Should hostages' families negotiate with terrorists? White House changes tune.
In the past, family members who have negotiated with or paid ransom to terrorists to facilitate the release of hostages have been risking criminal prosecution. The White House is expected to change that police Wednesday.
Transforming its longstanding policy on hostage negotiations, on Wednesday the Obama administration will tell the families of American hostages that they can communicate with captors, and even pay ransom, without fear of prosecution.
A broad review of US hostage guidelines, which have been criticized by the families of Americans held captive for being too rigid, will be released on Wednesday.
President Obama ordered that the policy be reviewed in November 2014 following the deaths of American hostages at the hands of Islamic State militants. The families of some of the American hostages killed complained about the way they were treated by members of the administration, saying they were threatened with criminal prosecution if they pursued paying ransom in exchange for the release of their loved ones.

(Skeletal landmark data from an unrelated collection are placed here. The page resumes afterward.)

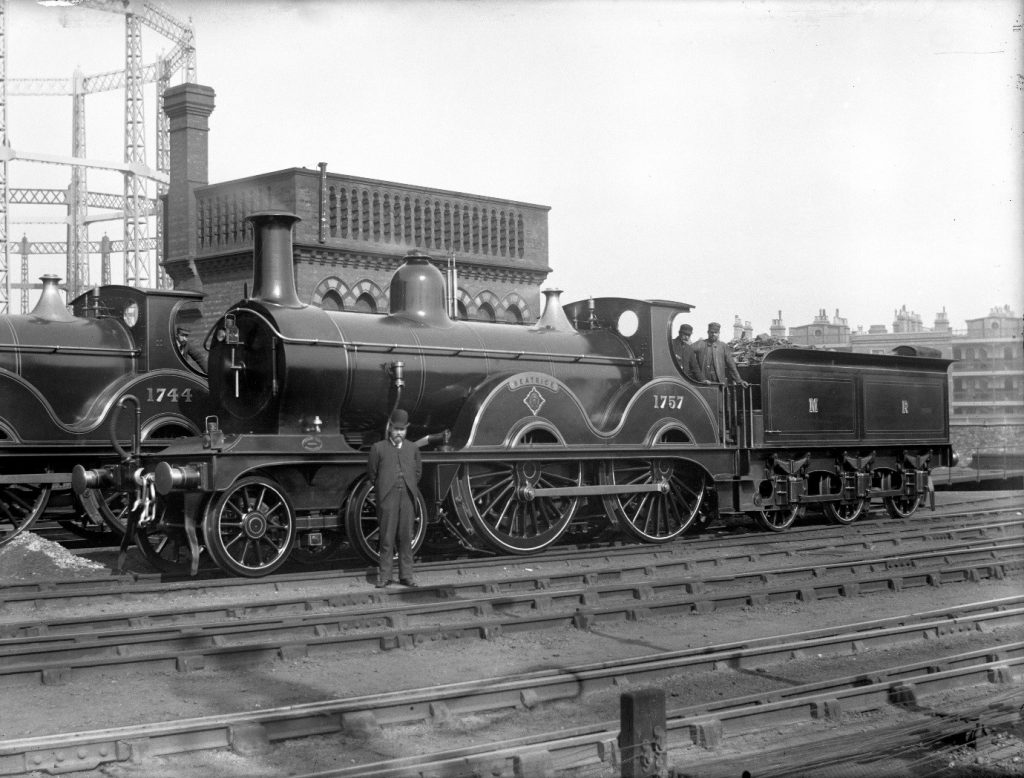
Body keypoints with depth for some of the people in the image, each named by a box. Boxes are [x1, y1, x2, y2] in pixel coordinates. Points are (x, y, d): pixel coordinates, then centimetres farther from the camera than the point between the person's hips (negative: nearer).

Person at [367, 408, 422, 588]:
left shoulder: (413, 448, 13)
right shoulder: (378, 448, 3)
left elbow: (418, 470, 22)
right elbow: (371, 472, 8)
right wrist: (382, 490, 9)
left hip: (407, 497, 3)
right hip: (387, 498, -3)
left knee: (406, 538, 4)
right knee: (387, 538, -2)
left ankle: (406, 575, 10)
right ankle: (384, 576, 3)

Elaine Weinstein, the wife of the American hostage Warren Weinstein, who was accidentally killed by a US drone strike in Pakistan, said she hoped the hostage review "was conducted fully and frankly so the US government can have an honest conversation about the areas where it falls short."
Meanwhile, some experts noted that paying ransom is generally more effective than an armed rescue.
“We, the government, rely too heavily on the military to provide a rescue. The most dangerous time for a hostage is during a rescue mission. They are rarely executed for lack of payment,” Gary Noesner, a retired FBI negotiator told the Monitor.
Several people familiar with the review said there would be no formal change to the law, which makes it illegal to provide money or other material support to terror organizations. However, the administration will make clear that no one has been or will be prosecuted for paying ransom.
The policy change was first reported by Foreign Policy magazine. Those familiar with the review confirmed the details on condition of anonymity because they were not authorized to speak publicly ahead of Wednesday's release.
This report includes material from the Associated Press.